It has become difficult for FDA-regulated companies to ignore, in recent years, the potential fallout of violating current Good Manufacturing Practices (cGMPs). After making clear that cGMP compliance would be a top focus of regulatory and criminal enforcement, the Food and Drug Administration (FDA) and the Department of Justice (DOJ) have been true to their word, with a range of highly visible enforcement activities, from administrative actions (such as Warning Letters) to civil judicial actions (including seizures, consent decrees, and civil penalties) to a number of criminal prosecutions. That this emphasis on cGMP will continue and is likely to increase in the near term was underscored during the Food and Drug Law Institute’s recent annual conference: Members of the FDA bar urged drug and device companies to heed lessons from civil and criminal actions taken this year in the food context (against cheese company Roos Foods, Inc.) for alleged cGMP-related adulteration—especially in an environment where federal prosecutors are perhaps more empowered than ever.
Percolating largely (but not entirely) under the surface have been a number of actions relating specifically to the subset of cGMP issues concerning “data integrity.” When thinking of good documentation practices in the cGMP environment, there is an oft-repeated compliance adage “If it’s not documented, it didn’t happen.” This should perhaps be supplemented, relative to data integrity: “If it’s not documented completely, consistently, and accurately, it didn’t happen.” On April 14, 2016, FDA shone a renewed spotlight on data integrity violations in the cGMP context, announcing in a draft “Guidance for Industry: Data Integrity and Compliance with CGMP” (the “Draft Guidance”) that it was “troubl[ed]” by the growing number of such violations that were “increasingly” being discovered during cGMP inspections. The Draft Guidance was prepared by FDA’s Office of Pharmaceutical Quality and the Office of Compliance in the Center for Drug Evaluation and Research, in cooperation with the Center for Biologics Evaluation and Research, the Center for Veterinary Medicine, and the Office of Regulatory Affairs.

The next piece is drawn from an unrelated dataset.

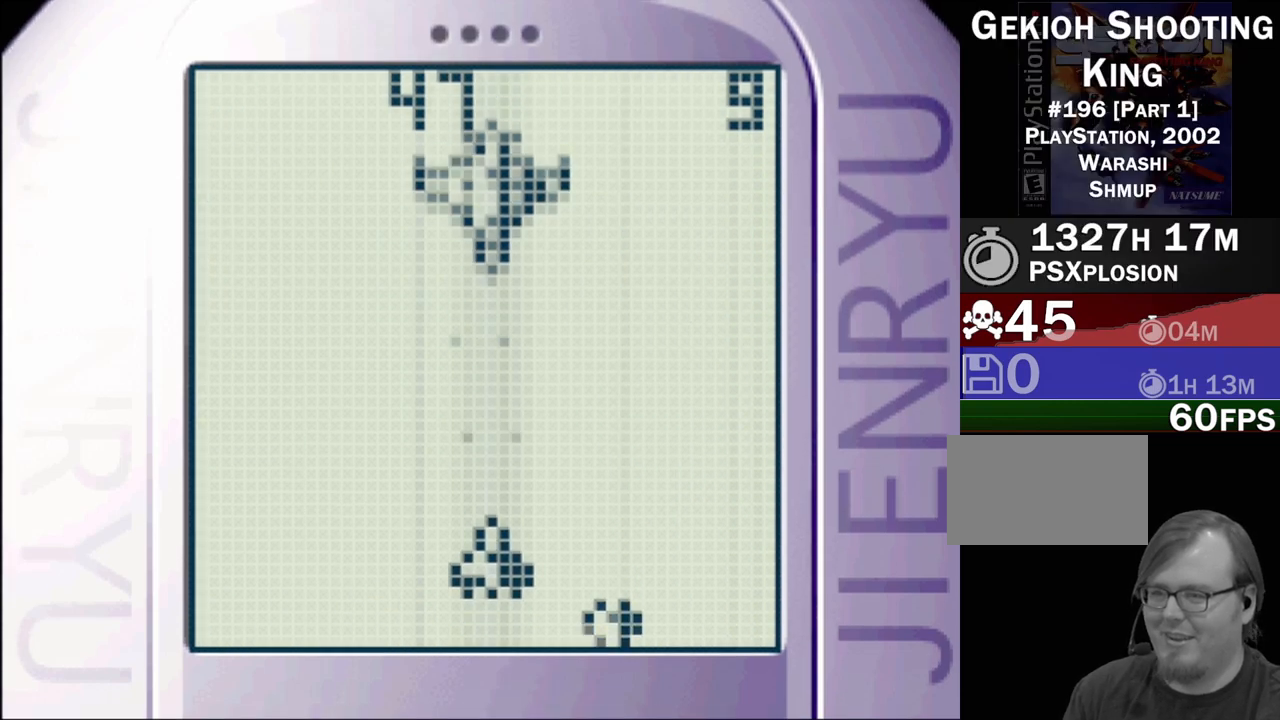
{"buttons": ["CROSS"], "events": [[67, "CROSS", "up"], [133, "CROSS", "down"], [233, "CROSS", "up"], [283, "CROSS", "down"], [367, "CROSS", "up"], [450, "CROSS", "down"]]}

When we hear the words “data integrity,” we most often think of violations that appear to reflect intentional misconduct and manipulation of data and records. Some in the industry have argued, however, that many violations are unintentional and due in part to expectations that were not detailed in cGMP regulations or past guidance documents. Further, the best way to achieve compliance may evolve over time with new technologies and continuing improvement, and may depend on the unique features of a company and its products. The flipside of the FDA-recognized flexible and evolving nature of current Good Manufacturing Practices is potential ambiguity about the precise requirements and expectations.
The Draft Guidance could be seen as addressing critics seeking greater clarity in this area head on, as it is largely written in straightforward language, mainly in a Q-and-A format, with several real-world examples that reflect record-keeping technologies used in the modern cGMP environment. In this sense, the Draft Guidance does not draw a new line in the sand so much as provide additional signage warning more precisely where FDA thinks the existing lines lie. Future conduct will no doubt be viewed against the backdrop of this Draft Guidance. In that respect, the release of this Draft Guidance is a salutary reminder of enforcement risks that pervade the cGMP environment.
FDA’s cGMP Enforcement
To briefly restate the basics, the Food, Drug, and Cosmetic Act (“FDCA”) prohibits adulterated products from interstate commerce; adulteration is a “prohibited act.”
Even where detailed regulations are in place, however, there is an inherent degree of interpretation necessary when applying the cGMP regulations, and areas of arguable ambiguity when reading the regulations. Sometimes agency thinking or interpretation is communicated to the industry through emerging trends in Form 483 Observations or in Warning Letters rather than changes to the regulations or even a guidance document. During both 2014 and 2015 there were many hundreds of Form 483 Observations relating to alleged cGMP violations. More tellingly, roughly 220 Warning Letters citing violations of cGMP regulations were issued from 2014 through 2015. While the immediate consequences can vary, Warning Letters typically trigger extensive and potentially expensive remedial action to assure the agency that problems have been adequately resolved. Recent years have also seen a number of high profile consent decrees and permanent injunctions relating to cGMP violations, including multiple actions against various dietary supplement manufacturers in 2014.
Compounding LLC, et al., 15-CV-0148 (W.D. Tex. March 10, 2015).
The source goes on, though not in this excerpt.